10/4/14
A.P.U.S.H.
Chapter six summery
Defining Republican Culture
Republican not a political party, but a political culture during the eighteenth century.
In the uncertain political atmosphere American were divided over the importance of liberty versus the importance of order.
During the 1780s persons of extraordinary talent focused their creative energies on how republicans should govern themselves.
Living in the Shadow of Revolution
Revolution changed American society.
Raised fundamental questions about equality in American society.
1. Social and Political reform
Americans denounced any traces of aristocratic pretense.
Washington formed society of the Cincinnati to maintain old friendships, but republicans companied about this.
Republican ferment also encouraged many states to lower property requirements for voting.
The most important changes in voting patterns were the result of western migration.
Americans reexamined the relationship between church and state.
2. African Americans in the New Republic
Revolutionary fervor forced Americans to confront the most appalling contradiction to republican principles-- slavery.
During the Revolution period, abolitionist sentiment spread.
By keeping the issue of slavery in public eye through writing and petitioning, African Americans undermined arguments advanced in favor of human bondage.
The scientific accomplishments of Benjamin Baker, Maryland's first African American astronomer and mathematician, Boston's celebrated "African muse," made increasingly difficult for white Americans to maintain credibility that African Americans could not hold their own in a free society.

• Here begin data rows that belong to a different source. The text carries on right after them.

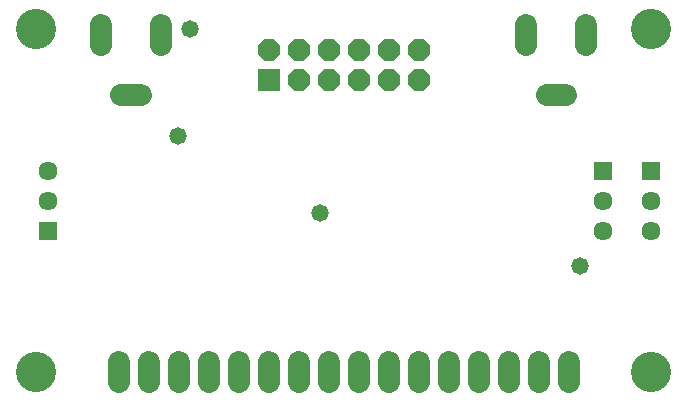
<source format=gts>
G75*
G70*
%OFA0B0*%
%FSLAX24Y24*%
%IPPOS*%
%LPD*%
%AMOC8*
5,1,8,0,0,1.08239X$1,22.5*
%
%ADD10C,0.0720*%
%ADD11R,0.0720X0.0720*%
%ADD12OC8,0.0720*%
%ADD13R,0.0635X0.0635*%
%ADD14C,0.0635*%
%ADD15C,0.1340*%
%ADD16C,0.0580*%
D10*
X008705Y004671D02*
X008705Y005311D01*
X009705Y005311D02*
X009705Y004671D01*
X010705Y004671D02*
X010705Y005311D01*
X011705Y005311D02*
X011705Y004671D01*
X012705Y004671D02*
X012705Y005311D01*
X013705Y005311D02*
X013705Y004671D01*
X014705Y004671D02*
X014705Y005311D01*
X015705Y005311D02*
X015705Y004671D01*
X016705Y004671D02*
X016705Y005311D01*
X017705Y005311D02*
X017705Y004671D01*
X018705Y004671D02*
X018705Y005311D01*
X019705Y005311D02*
X019705Y004671D01*
X020705Y004671D02*
X020705Y005311D01*
X021705Y005311D02*
X021705Y004671D01*
X022705Y004671D02*
X022705Y005311D01*
X023705Y005311D02*
X023705Y004671D01*
X023612Y014228D02*
X022972Y014228D01*
X022292Y015908D02*
X022292Y016548D01*
X024292Y016548D02*
X024292Y015908D01*
X010119Y015908D02*
X010119Y016548D01*
X008119Y016548D02*
X008119Y015908D01*
X008799Y014228D02*
X009439Y014228D01*
D11*
X013705Y014728D03*
D12*
X014705Y014728D03*
X015705Y014728D03*
X016705Y014728D03*
X017705Y014728D03*
X018705Y014728D03*
X018705Y015728D03*
X017705Y015728D03*
X016705Y015728D03*
X015705Y015728D03*
X014705Y015728D03*
X013705Y015728D03*
D13*
X006363Y009700D03*
X024867Y011700D03*
X026442Y011700D03*
D14*
X026442Y010700D03*
X026442Y009700D03*
X024867Y009700D03*
X024867Y010700D03*
X006363Y010700D03*
X006363Y011700D03*
D15*
X005969Y004991D03*
X005969Y016409D03*
X026442Y016409D03*
X026442Y004991D03*
D16*
X024079Y008535D03*
X015418Y010306D03*
X010694Y012866D03*
X011087Y016409D03*
M02*

</source>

In the Northern states, there was no real economic justification for slavery, and white laborers, often recent European immigrants, resented having to compete in the workplace against slaves.
In several states north of Virginia, the abolition of slavery took a number of different forms.
Some of these developments were: Vermont drafting a constitution that specifically prohibited slavery, Pennsylvania legislature passing a law effecting the gradual emancipation of slavery, and a Massachusetts state judge ruled slavery unconstitutional.
These positive developments did not mean that white people accepted blacks as equals.
Even in the south where African Americans made up a large percentage of the population , slavery disturbed thoughtful white republicans.
Despite promising starts in the freeing of slaves ,the southern states did not abolish slavery.
3. The Challenge of women's rights
The Revolutionary experience accelerated changes in the way ordinary people viewed the family.
In this changing intellectual environment that American women began making new demands not only on their husbands but also on republican institutions.
Women justified their assertiveness largely on the basis of political ideology.
During this period women began to petition for divorce on new grounds.
Despite scattered gains, republican society still defined women's roles as exclusively in terms of mother, wife, and homemaker.
The States: Experiments in Republicanism
In May 1776, the Second Continental Congress invited the states to adopted constitutions.
Several constitutions were boldly experimental, and some states later rewrote documents that had been drafted in the first flush of independence.
1. Blueprints for state Government
Despite differences over details, Americans who wrote the various state constitution shared certain political assumptions.
However logical the decision to produce written documents may have seemed to Americans, it represented a major break with English practices.
2. Natural Rights and the State Constitutions
The authors of the state constitution believed men and women possessed certain natural rights over which government exercised no control whatsoever.
In almost every state, delegates to constitution conventions drastically reduced the power of the governor.